Sindicato reage às notícias de falta de mão-de-obra no setor da floresta: “estes trabalhadores auferem o salário mínimo nacional”

Face às notícias sobre a falta de mão-de-obra nas atividades de limpeza e manutenção da floresta, referida pela Associação Nacional de Empresas Florestais, Agrícolas e do Ambiente (ANEFA), Sindicato Nacional da Proteção Civil (SNPC)  lembra que os Sapadores Florestais apenas recebem €665,00.

O SNPC reforça a sua posição e reivindicações para os Sapadores Florestais e para o Corpo Nacional  de Agentes Florestais, reagindo às garantias dadas em várias notícias de “salários de 1000 euros”.  

“Estes trabalhadores auferem o salário mínimo nacional, sujeitando-se a  todos os riscos naturais e mecânicos, ao calor, à chuva e ao frio, em terrenos com acessos inacessíveis, sem terem direito a uma Carreira e um Estatuto Profissional, sem a atribuição de um suplemento de risco e sujeitos a todo o tipo de precariedade laboral”, destaca o SNPC em comunicado.  

O sindicato considera que a falta de mão-de-obra anunciada dá razão ao que tem defendido, como a necessária profissionalização dos Sapadores Florestais e do Corpo Nacional de Agentes Florestais, “para que possamos garantir a continuidade destes operacionais, valorizando o precioso trabalho que executam durante  todo o ano nas nossas florestas em ações de prevenção estrutural contra incêndios e durante o período crítico nas mais diversas ações de prevenção e combate a incêndios rurais.”

Sublinham ser urgente que o Governo, bem como os restantes Grupos Parlamentares e Deputados únicos, se unam nas questões laborais deste setor, fazendo avançar reivindicações como a integração da Carreira Profissional de Sapador Bombeiro Florestal, a atribuição do Suplemento de Penosidade e Insalubridade, o reconhecimento de profissão de desgaste rápido e a idade da reforma para os 60 anos.  

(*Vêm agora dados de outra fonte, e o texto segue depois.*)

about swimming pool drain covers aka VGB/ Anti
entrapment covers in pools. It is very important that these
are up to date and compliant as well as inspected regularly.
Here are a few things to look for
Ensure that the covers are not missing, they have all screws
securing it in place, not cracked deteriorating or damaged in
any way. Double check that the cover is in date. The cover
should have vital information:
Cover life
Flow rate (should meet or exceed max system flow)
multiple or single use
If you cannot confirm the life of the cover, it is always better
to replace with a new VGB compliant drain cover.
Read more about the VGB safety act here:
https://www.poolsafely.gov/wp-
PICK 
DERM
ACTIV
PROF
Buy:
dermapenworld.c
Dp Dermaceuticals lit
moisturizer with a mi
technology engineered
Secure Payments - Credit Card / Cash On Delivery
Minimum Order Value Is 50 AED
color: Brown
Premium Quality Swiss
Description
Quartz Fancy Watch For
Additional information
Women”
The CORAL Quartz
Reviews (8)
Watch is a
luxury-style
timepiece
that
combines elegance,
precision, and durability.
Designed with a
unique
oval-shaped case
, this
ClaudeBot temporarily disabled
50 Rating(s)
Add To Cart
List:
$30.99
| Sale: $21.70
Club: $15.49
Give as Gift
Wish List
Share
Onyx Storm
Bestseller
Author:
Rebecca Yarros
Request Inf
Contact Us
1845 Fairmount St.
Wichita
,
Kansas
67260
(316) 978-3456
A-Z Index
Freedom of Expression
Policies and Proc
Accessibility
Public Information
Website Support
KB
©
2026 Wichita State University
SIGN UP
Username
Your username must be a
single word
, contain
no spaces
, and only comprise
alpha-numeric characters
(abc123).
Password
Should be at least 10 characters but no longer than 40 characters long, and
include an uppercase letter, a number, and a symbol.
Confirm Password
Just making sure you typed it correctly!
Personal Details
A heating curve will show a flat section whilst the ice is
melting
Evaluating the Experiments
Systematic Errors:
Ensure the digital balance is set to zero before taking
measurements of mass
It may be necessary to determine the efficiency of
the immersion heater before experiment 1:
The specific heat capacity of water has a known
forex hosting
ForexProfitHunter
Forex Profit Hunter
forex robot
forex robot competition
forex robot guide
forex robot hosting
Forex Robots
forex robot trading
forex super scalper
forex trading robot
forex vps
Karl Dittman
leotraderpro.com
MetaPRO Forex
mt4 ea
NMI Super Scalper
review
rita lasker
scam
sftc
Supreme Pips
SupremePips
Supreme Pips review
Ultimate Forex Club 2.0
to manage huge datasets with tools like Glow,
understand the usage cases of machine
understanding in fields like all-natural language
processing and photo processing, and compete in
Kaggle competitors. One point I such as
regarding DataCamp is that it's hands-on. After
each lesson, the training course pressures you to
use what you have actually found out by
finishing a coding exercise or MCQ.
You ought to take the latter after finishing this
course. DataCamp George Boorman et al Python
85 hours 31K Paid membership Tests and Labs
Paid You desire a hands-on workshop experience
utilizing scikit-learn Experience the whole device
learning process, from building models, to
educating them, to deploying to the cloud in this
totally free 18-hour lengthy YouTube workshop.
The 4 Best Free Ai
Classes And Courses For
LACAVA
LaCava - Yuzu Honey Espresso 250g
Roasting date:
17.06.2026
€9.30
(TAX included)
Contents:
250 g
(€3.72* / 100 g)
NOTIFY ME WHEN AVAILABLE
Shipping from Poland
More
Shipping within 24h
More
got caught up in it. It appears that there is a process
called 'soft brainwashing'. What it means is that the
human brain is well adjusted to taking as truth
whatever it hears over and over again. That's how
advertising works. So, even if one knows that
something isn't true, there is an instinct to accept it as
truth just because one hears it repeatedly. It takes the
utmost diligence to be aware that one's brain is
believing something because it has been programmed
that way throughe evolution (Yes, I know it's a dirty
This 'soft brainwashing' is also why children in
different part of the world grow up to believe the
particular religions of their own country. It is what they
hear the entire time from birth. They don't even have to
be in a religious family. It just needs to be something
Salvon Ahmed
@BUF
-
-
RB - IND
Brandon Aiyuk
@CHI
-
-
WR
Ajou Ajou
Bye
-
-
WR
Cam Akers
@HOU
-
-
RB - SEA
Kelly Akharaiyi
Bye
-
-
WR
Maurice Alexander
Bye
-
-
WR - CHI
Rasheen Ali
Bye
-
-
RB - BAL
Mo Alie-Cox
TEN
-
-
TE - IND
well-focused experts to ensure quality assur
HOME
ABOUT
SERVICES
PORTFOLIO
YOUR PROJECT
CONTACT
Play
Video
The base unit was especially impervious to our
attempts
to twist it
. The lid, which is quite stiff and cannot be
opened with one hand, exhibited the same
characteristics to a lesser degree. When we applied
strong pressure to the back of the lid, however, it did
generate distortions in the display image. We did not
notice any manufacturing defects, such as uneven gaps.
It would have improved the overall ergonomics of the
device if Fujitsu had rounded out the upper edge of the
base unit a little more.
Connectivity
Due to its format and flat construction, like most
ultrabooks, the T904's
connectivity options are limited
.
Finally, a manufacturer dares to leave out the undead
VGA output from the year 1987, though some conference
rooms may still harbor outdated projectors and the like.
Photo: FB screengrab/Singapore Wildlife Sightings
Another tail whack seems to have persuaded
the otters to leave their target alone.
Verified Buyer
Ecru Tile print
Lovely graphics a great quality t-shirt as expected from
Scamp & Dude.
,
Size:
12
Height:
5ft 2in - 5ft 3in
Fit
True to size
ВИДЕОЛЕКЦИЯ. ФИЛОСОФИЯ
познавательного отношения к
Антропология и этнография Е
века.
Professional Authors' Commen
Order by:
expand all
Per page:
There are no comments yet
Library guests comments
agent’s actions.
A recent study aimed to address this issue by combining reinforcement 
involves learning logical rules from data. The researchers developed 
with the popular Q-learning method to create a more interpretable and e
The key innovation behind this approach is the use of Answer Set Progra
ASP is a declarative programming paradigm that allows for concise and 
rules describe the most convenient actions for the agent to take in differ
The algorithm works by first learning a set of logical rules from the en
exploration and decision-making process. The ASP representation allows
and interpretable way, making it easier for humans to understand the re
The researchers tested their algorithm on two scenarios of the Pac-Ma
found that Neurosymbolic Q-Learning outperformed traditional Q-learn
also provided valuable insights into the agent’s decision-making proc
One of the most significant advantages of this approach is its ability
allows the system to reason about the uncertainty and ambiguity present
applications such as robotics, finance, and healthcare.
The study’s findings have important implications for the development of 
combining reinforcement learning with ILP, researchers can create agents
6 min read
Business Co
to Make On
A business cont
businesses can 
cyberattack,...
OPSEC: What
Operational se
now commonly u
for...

Lembram ainda que está por cumprir a promessa do Secretário de Estado João Catarino, em julho, do agendamento de uma reunião do Grupo de Trabalho para a construção de um Estatuto  Profissional e num Acordo Coletivo de Trabalho que seja abrangente aos trabalhadores das Associações de Produtores Florestais, Agrupamentos de Baldios e Conselhos Diretivos.